— JOB —
Return each line of the records that contains the string "auto".

— MATERIAL SUPPLIED —
** START **
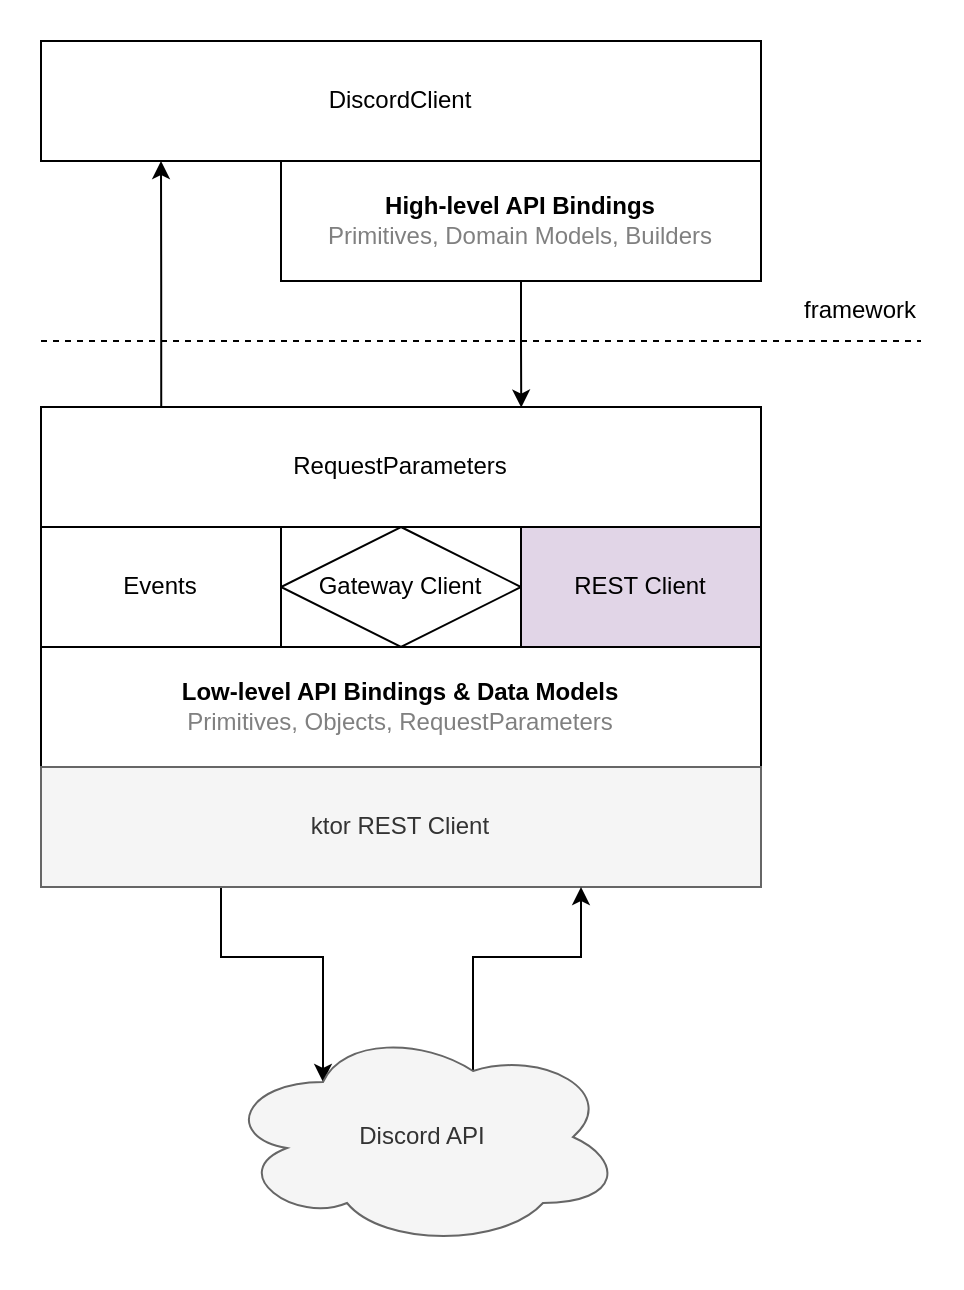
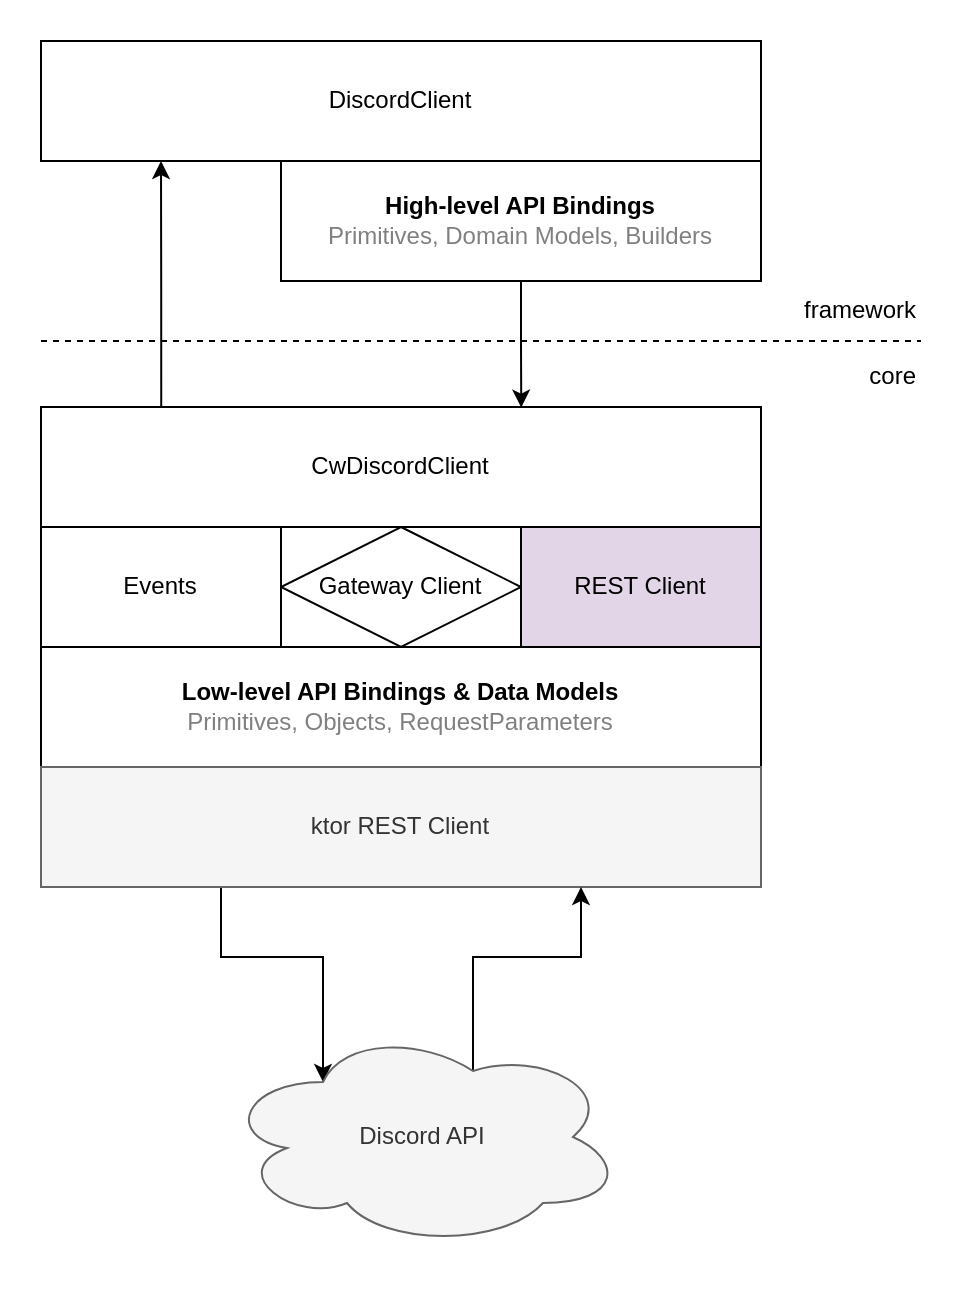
  <mxCell id="0" />
  <mxCell id="1" parent="0" />
  <mxCell id="2" value="DiscordClient" style="rounded=0;whiteSpace=wrap;html=1;" vertex="1" parent="1"><mxGeometry width="360" height="60" as="geometry" x="20" y="20" /></mxCell>
  <mxCell id="3" value="Gateway Client" style="rhombus;whiteSpace=wrap;html=1;" vertex="1" parent="1"><mxGeometry x="140" y="263" width="120" height="60" as="geometry" /></mxCell>
  <mxCell id="4" value="REST Client" style="rounded=0;whiteSpace=wrap;html=1;fillColor=#e1d5e7;" vertex="1" parent="1"><mxGeometry x="260" y="263" width="120" height="60" as="geometry" /></mxCell>
  <mxCell id="5" value="Events" style="rounded=0;whiteSpace=wrap;html=1;" vertex="1" parent="1"><mxGeometry y="263" width="120" height="60" as="geometry" x="20" /></mxCell>
  <mxCell id="6" value="&lt;div&gt;&lt;b&gt;Low-level API Bindings &amp;amp; Data Models&lt;/b&gt;&lt;/div&gt;&lt;font style=&quot;&quot; color=&quot;#808080&quot;&gt;Primitives, Objects, RequestParameters&lt;/font&gt;" style="rounded=0;whiteSpace=wrap;html=1;" vertex="1" parent="1"><mxGeometry y="323" width="360" height="60" as="geometry" x="20" /></mxCell>
  <mxCell id="7" style="edgeStyle=orthogonalEdgeStyle;rounded=0;orthogonalLoop=1;jettySize=auto;html=1;exitX=0.25;exitY=1;exitDx=0;exitDy=0;entryX=0.25;entryY=0.25;entryDx=0;entryDy=0;entryPerimeter=0;" edge="1" parent="1" source="8" target="10"><mxGeometry relative="1" as="geometry" /></mxCell>
  <mxCell id="8" value="ktor REST Client" style="rounded=0;whiteSpace=wrap;html=1;fillColor=#f5f5f5;fontColor=#333333;strokeColor=#666666;" vertex="1" parent="1"><mxGeometry y="383" width="360" height="60" as="geometry" x="20" /></mxCell>
  <mxCell id="9" style="edgeStyle=orthogonalEdgeStyle;rounded=0;orthogonalLoop=1;jettySize=auto;html=1;entryX=0.75;entryY=1;entryDx=0;entryDy=0;exitX=0.625;exitY=0.2;exitDx=0;exitDy=0;exitPerimeter=0;" edge="1" parent="1" source="10" target="8"><mxGeometry relative="1" as="geometry" /></mxCell>
  <mxCell id="10" value="Discord API" style="ellipse;shape=cloud;whiteSpace=wrap;html=1;fillColor=#f5f5f5;fontColor=#333333;strokeColor=#666666;" vertex="1" parent="1"><mxGeometry x="111" y="513" width="200" height="110" as="geometry" /></mxCell>
  <mxCell id="11" style="edgeStyle=orthogonalEdgeStyle;rounded=0;orthogonalLoop=1;jettySize=auto;html=1;entryX=0.667;entryY=0.005;entryDx=0;entryDy=0;entryPerimeter=0;" edge="1" parent="1" source="12" target="15"><mxGeometry relative="1" as="geometry" /></mxCell>
  <mxCell id="12" value="&lt;div&gt;&lt;b&gt;High-level API Bindings&lt;/b&gt;&lt;/div&gt;&lt;font style=&quot;&quot; color=&quot;#808080&quot;&gt;Primitives, Domain Models, Builders&lt;/font&gt;" style="rounded=0;whiteSpace=wrap;html=1;" vertex="1" parent="1"><mxGeometry x="140" y="80" width="240" height="60" as="geometry" /></mxCell>
  <mxCell id="13" value="" style="endArrow=none;dashed=1;html=1;rounded=0;entryX=1;entryY=1;entryDx=0;entryDy=0;" edge="1" parent="1" target="16"><mxGeometry width="50" height="50" relative="1" as="geometry"><mxPoint y="170" as="sourcePoint" x="20" /><mxPoint x="500" y="170" as="targetPoint" /></mxGeometry></mxCell>
  <mxCell id="14" style="edgeStyle=orthogonalEdgeStyle;rounded=0;orthogonalLoop=1;jettySize=auto;html=1;exitX=0.167;exitY=0.017;exitDx=0;exitDy=0;exitPerimeter=0;" edge="1" parent="1" source="15"><mxGeometry relative="1" as="geometry"><mxPoint x="80" y="80" as="targetPoint" /></mxGeometry></mxCell>
- <mxCell id="15" value="RequestParameters" style="rounded=0;whiteSpace=wrap;html=1;" vertex="1" parent="1"><mxGeometry y="203" width="360" height="60" as="geometry" x="20" /></mxCell>
+ <mxCell id="15" value="CwDiscordClient" style="rounded=0;whiteSpace=wrap;html=1;" vertex="1" parent="1"><mxGeometry y="203" width="360" height="60" as="geometry" x="20" /></mxCell>
  <mxCell id="16" value="framework" style="text;html=1;align=right;verticalAlign=middle;whiteSpace=wrap;rounded=0;" vertex="1" parent="1"><mxGeometry x="350" y="140" width="110" height="30" as="geometry" /></mxCell>
+ <mxCell id="17" value="core" style="text;html=1;align=right;verticalAlign=middle;whiteSpace=wrap;rounded=0;" vertex="1" parent="1"><mxGeometry x="350" y="173" width="110" height="30" as="geometry" /></mxCell>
** END **
— COMPLETE OUTPUT —
  <mxCell id="7" style="edgeStyle=orthogonalEdgeStyle;rounded=0;orthogonalLoop=1;jettySize=auto;html=1;exitX=0.25;exitY=1;exitDx=0;exitDy=0;entryX=0.25;entryY=0.25;entryDx=0;entryDy=0;entryPerimeter=0;" edge="1" parent="1" source="8" target="10"><mxGeometry relative="1" as="geometry" /></mxCell>
  <mxCell id="9" style="edgeStyle=orthogonalEdgeStyle;rounded=0;orthogonalLoop=1;jettySize=auto;html=1;entryX=0.75;entryY=1;entryDx=0;entryDy=0;exitX=0.625;exitY=0.2;exitDx=0;exitDy=0;exitPerimeter=0;" edge="1" parent="1" source="10" target="8"><mxGeometry relative="1" as="geometry" /></mxCell>
  <mxCell id="11" style="edgeStyle=orthogonalEdgeStyle;rounded=0;orthogonalLoop=1;jettySize=auto;html=1;entryX=0.667;entryY=0.005;entryDx=0;entryDy=0;entryPerimeter=0;" edge="1" parent="1" source="12" target="15"><mxGeometry relative="1" as="geometry" /></mxCell>
  <mxCell id="14" style="edgeStyle=orthogonalEdgeStyle;rounded=0;orthogonalLoop=1;jettySize=auto;html=1;exitX=0.167;exitY=0.017;exitDx=0;exitDy=0;exitPerimeter=0;" edge="1" parent="1" source="15"><mxGeometry relative="1" as="geometry"><mxPoint x="80" y="80" as="targetPoint" /></mxGeometry></mxCell>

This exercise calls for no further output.